Yes, I think aspect ratio should be equal, because the units of x and y are the same. I think it gives the most fair image, also of the degree of variation on each axis.

I also believe it is the convention - on Slack I came with a number of references to the use of equal aspect ratio:

This blog post from one of the developers of R’s vegan package (*the* R package for community ecology) recommends customising ordination plots by setting aspect ratio to 1: https://www.fromthebottomoftheheap.net/2012/04/11/customising-vegans-ordination-plots/

So does the owner of the ggvegan package, R’s package for making ordination plots with ggplot2: https://github.com/gavinsimpson/ggvegan/issues/9#issuecomment-347585598

So does the asker of this SO question: https://stackoverflow.com/questions/17055291/r-how-to-make-pca-biplot-more-readable

Here’s a paper that argues for a different method - scaling pca plots by the eigenvalues on the axes.

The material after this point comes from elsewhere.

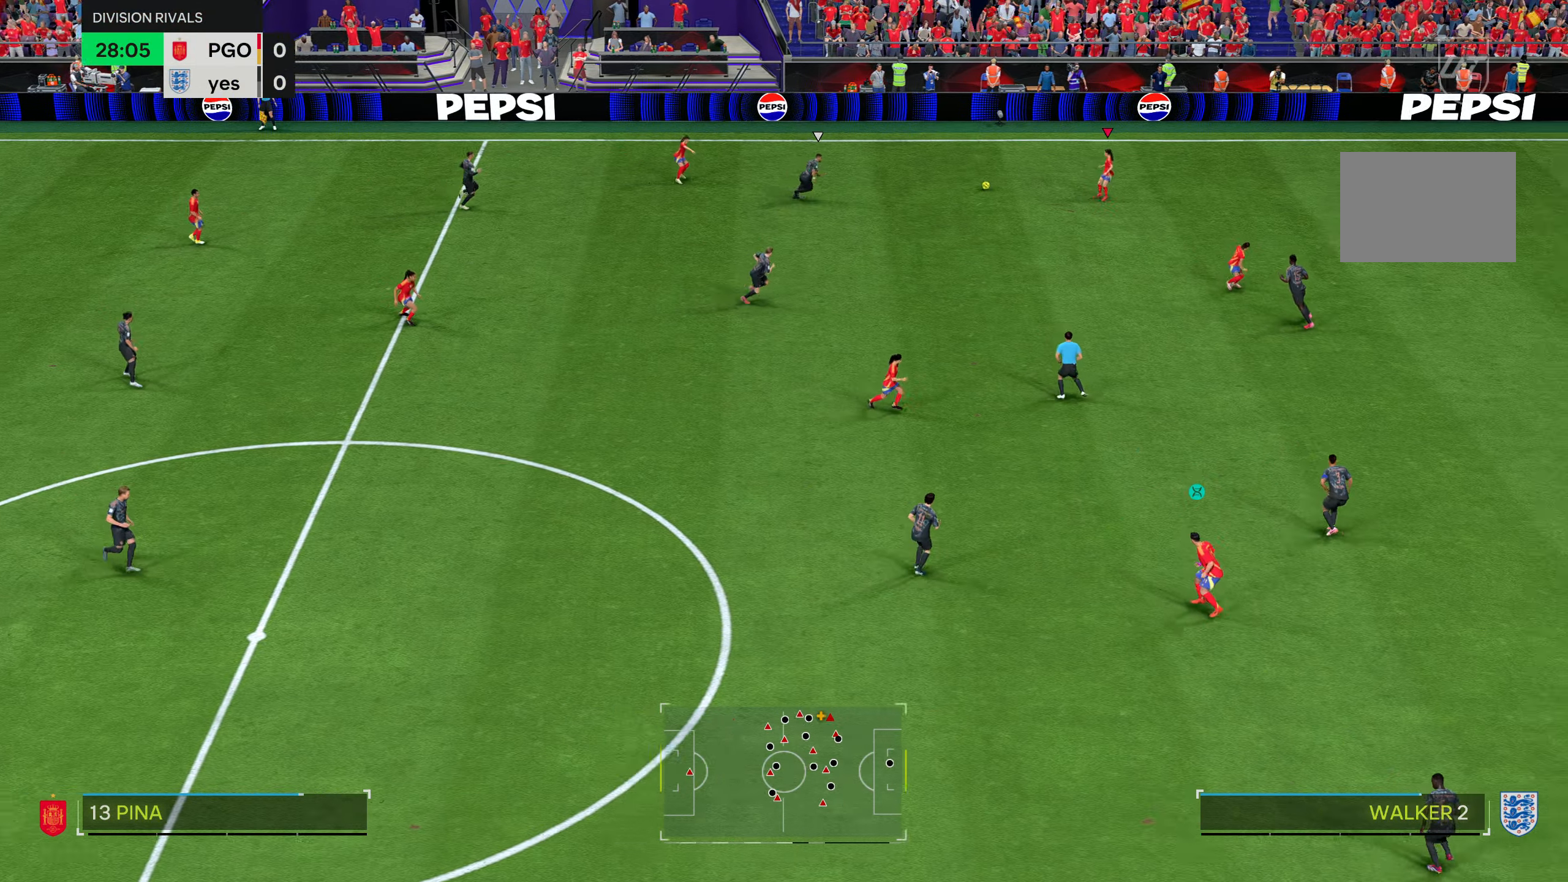
{"buttons": ["R2"], "left_stick": "right", "right_stick": "center", "events": []}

That must be considered an alternative method. They even write how the peer reviewers remarked on the aspect ratio not being equal https://f1000research.com/articles/5-1492/v2

For MDS, which is distance-preserving, I would also argue that distances are best preserved with aspect ratio 1. I laid out this argument and small toy analysis for it:

When you plot the points, it translates the x and y values into pixel positions on the screen. this is equivalent to multiplying x with a constant `a`

that depends on the pixel concentration, the extent of the x axis in screen pixels and the values associated with the x axis limits, and multiplying y with `b`

that depends on the same attributes of the y axis

The aspect ratio is then defined as `c = a/b`

, so given that all of these are constant the plot coordinates are proportional to multiplying y with `c`

.

Now if we take an example

```
using StatsPlots, Distances, MultivariateStats
m = rand(100, 10)
dm = pairwise(BrayCurtis(), m)
mds = fit(MDS, dm, distances=true)
proj = projection(mds)
x, y = (proj[:,i] for i in 1:2)
```

We’ve fit a PCoA to the `dm`

distance matrix of distances among `m`

, and extracted the first two components, x and y, which is the translation into two dimensions that best maintains the distances between points. Now let’s calculate the correlation between the distances on the plot and the distances among the input points. To do that we need to multiply by the aspect ratio, `c`

.

```
using Statistics
function getcor(c, dm, x, y)
fin = pairwise(Euclidean(), vcat(x', c .* y'), dims = 2)
cor(vec(fin), vec(dm))
end
res = [getcor(i, dm, x, y) for i in 0.1:0.01:3]
plot(0.1:0.01:3, res)
```

Here’s the result

1 looks like a good aspect ratio here. It would be cool to see this for a real-life code case with non-Euclidean distances, as that is what MDS is often used for.